Elle n'était pas beaucoup intervenue durant les sept jours du procès de quatre jeunes hommes accusés d'avoir, en 2010, agressé, frappé et poursuivi un vigile qui avait refusé l'entrée d'un magasin à l'un d'entre eux, jusqu'à ce que la victime, acculée finisse par sauter dans le canal de l'Ourcq et se noie. Mais ce jeudi matin, devant la cour d'assises de Bobigny (Seine-Saint-Denis), l'avocate générale, Anne Haller, a été implacable. Deux heures d'une démonstration méthodique pour raconter les dix minutes du calvaire du vigile Saïd Bourarach et le «déchaînement de violences» qui l'ont conduit à la mort. Démonstration conclue par des réquisitions de lourdes peines. Cinq ans de prison pour l'un des prévenus, six ans pour deux autres (dont un est en fuite) et, surtout, douze ans pour Dan L., 24 ans, à l'origine et au centre de toute l'affaire.
Pour «violences volontaires ayant entraîné la mort sans intention de la donner», mais avec les circonstances aggravantes d'un fait commis en réunion et avec la menace d'armes (un cric, une pierre et peut-être une matraque), les accusés encouraient une peine maximum de vingt années de réclusion criminelle. Durant les débats, pourtant, aucun d'entre eux ne semblait mesurer la gravité des faits. Parlant à plusieurs reprises, et malgré les remontrances appuyées de la présidente de la cour, «d'incident» à propos de la mort de Saïd Bourarach.
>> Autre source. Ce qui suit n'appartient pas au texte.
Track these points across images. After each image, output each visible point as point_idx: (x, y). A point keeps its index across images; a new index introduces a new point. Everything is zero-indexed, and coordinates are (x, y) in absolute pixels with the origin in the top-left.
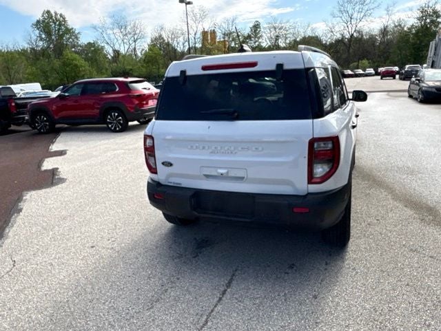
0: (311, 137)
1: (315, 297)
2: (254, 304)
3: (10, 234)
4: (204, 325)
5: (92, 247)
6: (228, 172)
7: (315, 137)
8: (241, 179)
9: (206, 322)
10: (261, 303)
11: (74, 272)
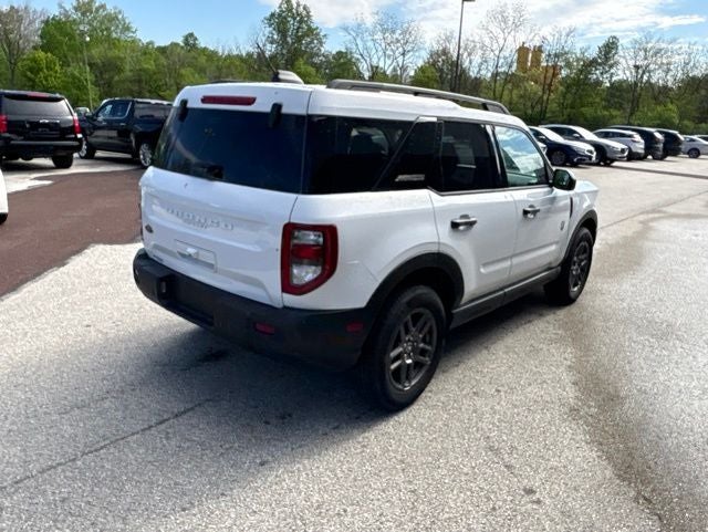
0: (286, 222)
1: (262, 464)
2: (179, 447)
3: (25, 290)
4: (96, 450)
5: (88, 326)
6: (197, 253)
7: (293, 221)
8: (211, 266)
9: (102, 448)
10: (188, 448)
11: (38, 349)
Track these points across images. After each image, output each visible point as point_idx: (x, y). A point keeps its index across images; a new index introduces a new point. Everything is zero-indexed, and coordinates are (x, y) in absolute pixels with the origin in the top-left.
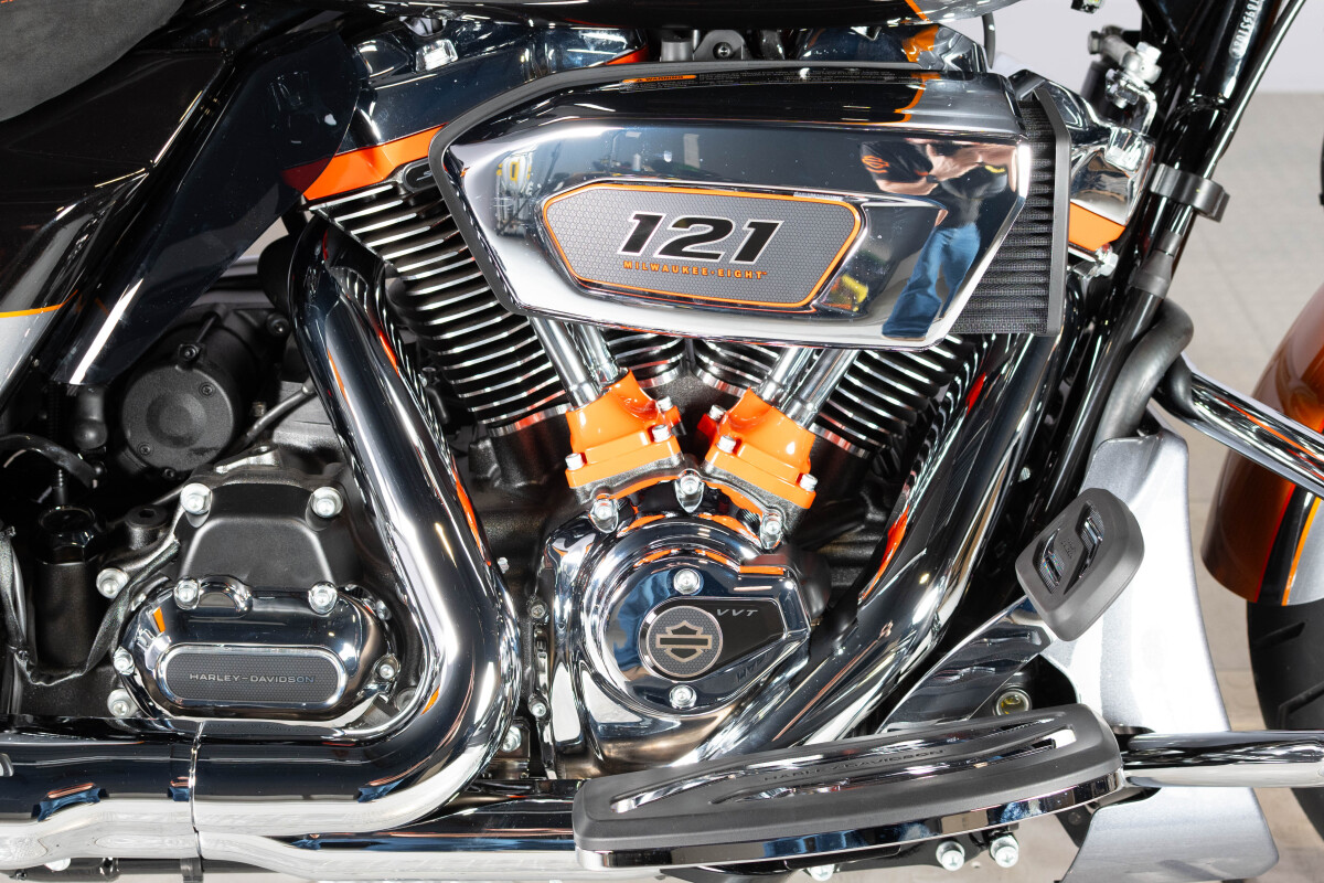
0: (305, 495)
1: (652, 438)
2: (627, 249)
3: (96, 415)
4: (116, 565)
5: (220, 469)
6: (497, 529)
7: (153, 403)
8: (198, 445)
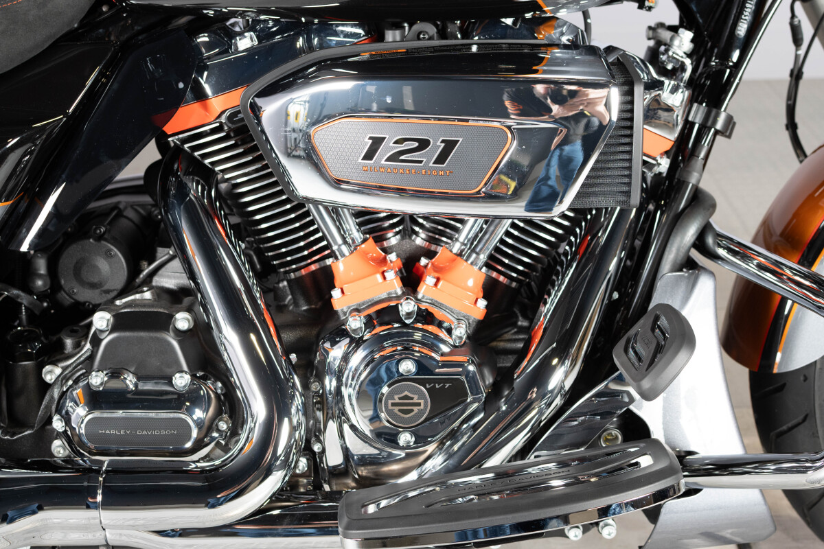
0: (170, 317)
1: (385, 278)
2: (364, 158)
3: (43, 271)
4: (54, 363)
5: (118, 302)
6: (289, 336)
7: (77, 263)
8: (105, 288)
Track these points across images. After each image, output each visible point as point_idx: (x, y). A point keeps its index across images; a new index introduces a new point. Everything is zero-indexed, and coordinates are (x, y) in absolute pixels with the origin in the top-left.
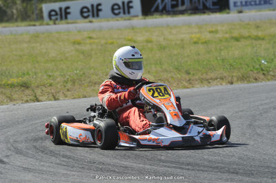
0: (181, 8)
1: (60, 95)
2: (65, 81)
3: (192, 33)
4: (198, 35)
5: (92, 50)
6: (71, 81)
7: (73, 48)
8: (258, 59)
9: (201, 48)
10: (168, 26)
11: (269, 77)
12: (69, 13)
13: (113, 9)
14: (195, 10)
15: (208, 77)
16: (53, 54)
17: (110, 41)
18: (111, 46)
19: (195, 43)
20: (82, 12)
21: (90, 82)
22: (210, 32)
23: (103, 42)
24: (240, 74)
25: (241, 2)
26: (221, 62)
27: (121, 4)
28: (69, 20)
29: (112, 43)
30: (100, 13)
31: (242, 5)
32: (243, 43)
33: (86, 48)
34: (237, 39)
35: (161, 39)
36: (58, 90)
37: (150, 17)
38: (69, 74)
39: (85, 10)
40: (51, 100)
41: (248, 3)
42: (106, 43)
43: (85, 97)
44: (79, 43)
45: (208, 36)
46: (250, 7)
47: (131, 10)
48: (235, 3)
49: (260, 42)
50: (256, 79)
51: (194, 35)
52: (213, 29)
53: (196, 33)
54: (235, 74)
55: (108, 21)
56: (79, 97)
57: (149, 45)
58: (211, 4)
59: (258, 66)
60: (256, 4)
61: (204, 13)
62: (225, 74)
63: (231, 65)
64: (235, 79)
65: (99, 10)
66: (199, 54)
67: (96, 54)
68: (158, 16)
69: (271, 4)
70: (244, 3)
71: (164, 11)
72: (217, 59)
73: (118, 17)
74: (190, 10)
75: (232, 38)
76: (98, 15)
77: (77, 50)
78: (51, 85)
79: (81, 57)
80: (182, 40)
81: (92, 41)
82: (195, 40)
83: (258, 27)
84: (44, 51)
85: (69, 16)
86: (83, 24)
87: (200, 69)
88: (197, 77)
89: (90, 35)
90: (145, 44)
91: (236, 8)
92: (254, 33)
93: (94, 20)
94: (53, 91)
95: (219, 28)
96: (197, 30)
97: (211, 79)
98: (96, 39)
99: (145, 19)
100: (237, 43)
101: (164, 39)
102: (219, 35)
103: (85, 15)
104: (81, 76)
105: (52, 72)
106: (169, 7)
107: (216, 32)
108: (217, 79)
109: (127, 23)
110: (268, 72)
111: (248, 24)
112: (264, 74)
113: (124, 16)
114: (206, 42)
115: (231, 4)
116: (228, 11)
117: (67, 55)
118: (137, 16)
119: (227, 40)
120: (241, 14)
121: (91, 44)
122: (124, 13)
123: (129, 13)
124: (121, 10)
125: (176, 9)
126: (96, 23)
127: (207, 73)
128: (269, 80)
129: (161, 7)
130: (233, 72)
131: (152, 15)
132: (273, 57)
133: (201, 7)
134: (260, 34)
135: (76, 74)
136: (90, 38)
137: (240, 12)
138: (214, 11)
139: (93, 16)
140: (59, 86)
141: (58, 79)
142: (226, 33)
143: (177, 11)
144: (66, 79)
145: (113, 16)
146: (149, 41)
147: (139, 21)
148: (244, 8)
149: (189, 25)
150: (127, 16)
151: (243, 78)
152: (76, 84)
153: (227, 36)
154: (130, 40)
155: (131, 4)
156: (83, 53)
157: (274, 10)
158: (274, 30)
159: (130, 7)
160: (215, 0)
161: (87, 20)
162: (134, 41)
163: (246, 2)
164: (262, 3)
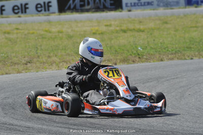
0: (87, 7)
3: (92, 26)
4: (97, 28)
5: (17, 38)
7: (3, 37)
9: (98, 37)
10: (75, 21)
11: (143, 60)
12: (4, 10)
13: (37, 8)
14: (98, 9)
17: (31, 32)
19: (94, 33)
20: (13, 9)
21: (11, 63)
22: (106, 26)
23: (26, 32)
24: (122, 57)
25: (131, 4)
27: (43, 4)
28: (4, 16)
29: (33, 33)
30: (27, 10)
31: (132, 6)
33: (14, 36)
34: (125, 31)
35: (69, 30)
37: (63, 14)
39: (16, 8)
42: (29, 33)
43: (7, 74)
44: (9, 33)
45: (104, 29)
46: (137, 7)
47: (50, 8)
48: (126, 4)
49: (141, 33)
50: (134, 61)
51: (94, 28)
52: (108, 24)
53: (95, 26)
54: (118, 58)
55: (33, 16)
56: (2, 74)
57: (61, 35)
58: (109, 4)
60: (141, 5)
61: (103, 11)
63: (116, 51)
64: (118, 61)
65: (26, 8)
67: (20, 41)
68: (69, 13)
69: (152, 5)
70: (133, 4)
71: (75, 9)
73: (40, 14)
74: (93, 9)
75: (121, 30)
76: (25, 12)
77: (6, 38)
79: (9, 43)
81: (18, 31)
82: (94, 31)
83: (141, 22)
85: (4, 12)
89: (17, 27)
90: (57, 34)
91: (127, 8)
92: (137, 26)
93: (22, 15)
95: (113, 23)
96: (96, 24)
98: (21, 30)
99: (60, 15)
100: (123, 34)
101: (72, 30)
102: (112, 28)
106: (78, 6)
107: (110, 25)
108: (105, 61)
109: (46, 18)
110: (143, 56)
111: (134, 20)
112: (139, 58)
114: (102, 33)
115: (124, 5)
116: (120, 10)
118: (54, 13)
119: (117, 32)
120: (130, 13)
121: (17, 33)
122: (45, 11)
123: (49, 10)
124: (43, 9)
125: (83, 8)
126: (24, 18)
129: (72, 7)
131: (65, 12)
132: (147, 45)
133: (102, 7)
134: (142, 27)
136: (17, 29)
137: (130, 11)
138: (110, 10)
139: (22, 12)
142: (117, 26)
145: (37, 12)
146: (60, 32)
147: (55, 17)
148: (133, 8)
149: (90, 20)
150: (47, 12)
153: (118, 28)
154: (46, 31)
155: (50, 4)
156: (10, 40)
157: (154, 10)
158: (152, 25)
159: (49, 6)
160: (112, 2)
161: (17, 15)
162: (50, 32)
163: (135, 3)
164: (146, 4)
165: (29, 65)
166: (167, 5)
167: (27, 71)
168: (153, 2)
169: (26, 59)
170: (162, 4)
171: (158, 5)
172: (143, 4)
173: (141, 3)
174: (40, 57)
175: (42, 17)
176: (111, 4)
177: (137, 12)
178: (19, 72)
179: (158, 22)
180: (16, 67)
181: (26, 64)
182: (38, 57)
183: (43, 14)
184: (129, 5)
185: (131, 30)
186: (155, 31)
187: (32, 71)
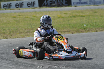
0: (53, 5)
1: (8, 37)
2: (10, 32)
4: (60, 15)
6: (12, 32)
7: (13, 19)
8: (83, 24)
9: (61, 19)
10: (49, 11)
11: (87, 31)
12: (11, 6)
13: (28, 5)
14: (59, 5)
15: (64, 31)
16: (5, 21)
17: (26, 17)
18: (27, 18)
19: (59, 18)
20: (16, 6)
21: (19, 32)
22: (65, 14)
23: (24, 17)
24: (76, 30)
25: (76, 3)
26: (69, 25)
27: (31, 3)
28: (11, 9)
29: (28, 17)
30: (23, 6)
31: (76, 4)
32: (77, 18)
33: (18, 19)
34: (75, 17)
36: (7, 35)
37: (42, 8)
38: (11, 29)
39: (17, 5)
40: (4, 39)
41: (79, 3)
42: (25, 17)
43: (18, 38)
44: (15, 17)
45: (64, 15)
46: (79, 4)
47: (35, 5)
48: (74, 3)
49: (83, 18)
50: (82, 32)
51: (58, 15)
53: (59, 14)
54: (74, 30)
55: (26, 9)
56: (15, 38)
58: (65, 3)
59: (82, 27)
60: (81, 4)
61: (62, 6)
62: (70, 30)
63: (73, 26)
64: (74, 32)
65: (22, 5)
66: (60, 22)
67: (21, 21)
68: (45, 8)
70: (77, 3)
71: (47, 6)
72: (67, 24)
73: (29, 8)
74: (57, 5)
75: (73, 16)
76: (22, 7)
77: (14, 20)
78: (4, 33)
79: (16, 22)
80: (54, 17)
81: (20, 16)
82: (59, 17)
83: (82, 12)
84: (2, 20)
85: (11, 7)
86: (17, 10)
87: (61, 27)
88: (60, 31)
89: (19, 14)
90: (40, 18)
91: (74, 5)
92: (81, 14)
93: (21, 8)
94: (5, 35)
95: (68, 12)
96: (59, 13)
97: (65, 31)
98: (21, 16)
99: (40, 8)
100: (74, 18)
102: (68, 15)
103: (17, 6)
104: (16, 30)
105: (5, 28)
106: (49, 4)
107: (67, 14)
108: (67, 31)
109: (33, 10)
110: (86, 29)
111: (79, 11)
112: (85, 30)
113: (32, 7)
114: (63, 18)
115: (72, 3)
116: (71, 6)
117: (10, 22)
118: (37, 7)
119: (71, 17)
120: (76, 7)
121: (19, 18)
123: (34, 6)
124: (31, 5)
126: (22, 10)
127: (63, 29)
128: (87, 32)
129: (46, 4)
130: (74, 29)
131: (43, 7)
132: (88, 24)
133: (61, 4)
134: (83, 15)
135: (14, 29)
136: (19, 15)
137: (76, 6)
138: (66, 6)
139: (20, 7)
140: (7, 33)
141: (7, 31)
142: (71, 14)
143: (52, 6)
144: (10, 31)
147: (38, 9)
148: (77, 5)
149: (56, 11)
150: (33, 7)
151: (77, 31)
152: (14, 33)
153: (71, 15)
154: (34, 16)
155: (35, 3)
156: (16, 21)
157: (88, 6)
158: (88, 13)
159: (34, 4)
160: (66, 2)
161: (18, 9)
162: (36, 17)
163: (78, 3)
164: (84, 3)
165: (28, 33)
166: (95, 3)
167: (28, 36)
168: (87, 2)
169: (27, 30)
170: (92, 3)
171: (90, 4)
172: (82, 3)
173: (81, 2)
174: (34, 30)
175: (31, 10)
176: (66, 3)
177: (80, 7)
178: (24, 37)
179: (91, 12)
180: (22, 34)
181: (27, 33)
182: (33, 29)
183: (31, 8)
184: (75, 3)
185: (78, 16)
186: (91, 16)
187: (30, 36)
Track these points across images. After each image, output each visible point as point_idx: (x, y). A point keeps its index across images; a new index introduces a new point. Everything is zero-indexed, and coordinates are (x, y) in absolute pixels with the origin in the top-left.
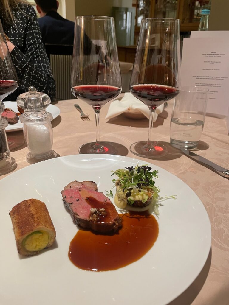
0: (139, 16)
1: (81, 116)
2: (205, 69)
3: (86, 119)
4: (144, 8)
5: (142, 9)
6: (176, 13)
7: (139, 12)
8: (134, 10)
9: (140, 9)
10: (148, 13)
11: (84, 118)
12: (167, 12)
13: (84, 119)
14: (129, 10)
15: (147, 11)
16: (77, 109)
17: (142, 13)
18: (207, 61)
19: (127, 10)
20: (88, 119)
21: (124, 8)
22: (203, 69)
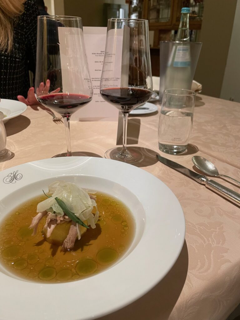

A l'énoncé des peines réclamées par l'avocate générale, les accusés semblaient sonnés, incrédules. «Ce dossier n'est ni celui du racisme ni celui de l'antisémitisme», a balayé d'emblée l'avocate générale, appelant les jurés à ne pas tenir compte de ce qui a été raconté depuis cinq ans sur cette affaire, récupérée entre autres par Dieudonné (qui a d'ailleurs fait une apparition au procès) et qui en avait fait ses choux gras l'opposant à l'affaire Ilan Halimi. Parce que les accusés étaient juifs et la victime arabe. «Fantasmes», a tranché l'avocate générale dans un réquisitoire qui s'est concentré sur les faits, «ce déchaînement de violences qui conduit à la mort», «ce tragique fait divers». Verdict jeudi.